Read through the listing below, and copy every line where the string "montage" appears.
(Entries shown)
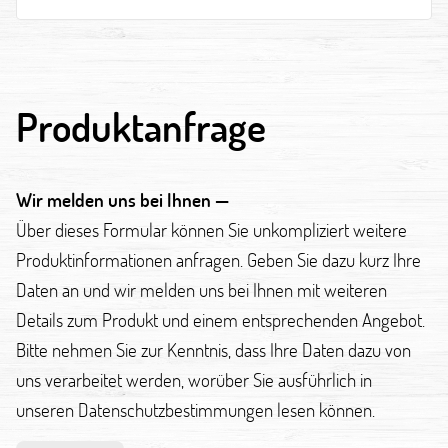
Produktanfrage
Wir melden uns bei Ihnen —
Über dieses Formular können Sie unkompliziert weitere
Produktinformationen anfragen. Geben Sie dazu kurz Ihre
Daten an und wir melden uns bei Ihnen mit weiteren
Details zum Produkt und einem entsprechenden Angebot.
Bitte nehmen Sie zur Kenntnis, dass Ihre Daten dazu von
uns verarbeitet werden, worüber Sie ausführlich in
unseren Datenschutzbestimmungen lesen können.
(End Entries shown)
(Entries shown)
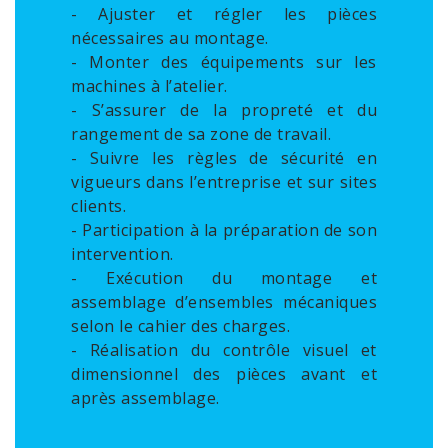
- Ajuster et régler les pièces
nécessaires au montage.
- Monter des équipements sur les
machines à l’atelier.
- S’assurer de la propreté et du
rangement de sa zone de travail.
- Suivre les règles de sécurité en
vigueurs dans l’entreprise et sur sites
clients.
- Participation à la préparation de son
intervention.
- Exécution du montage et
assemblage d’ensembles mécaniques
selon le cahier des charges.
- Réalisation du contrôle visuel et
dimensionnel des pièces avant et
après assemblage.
(End Entries shown)
● Answer for the task
nécessaires au montage.
- Exécution du montage et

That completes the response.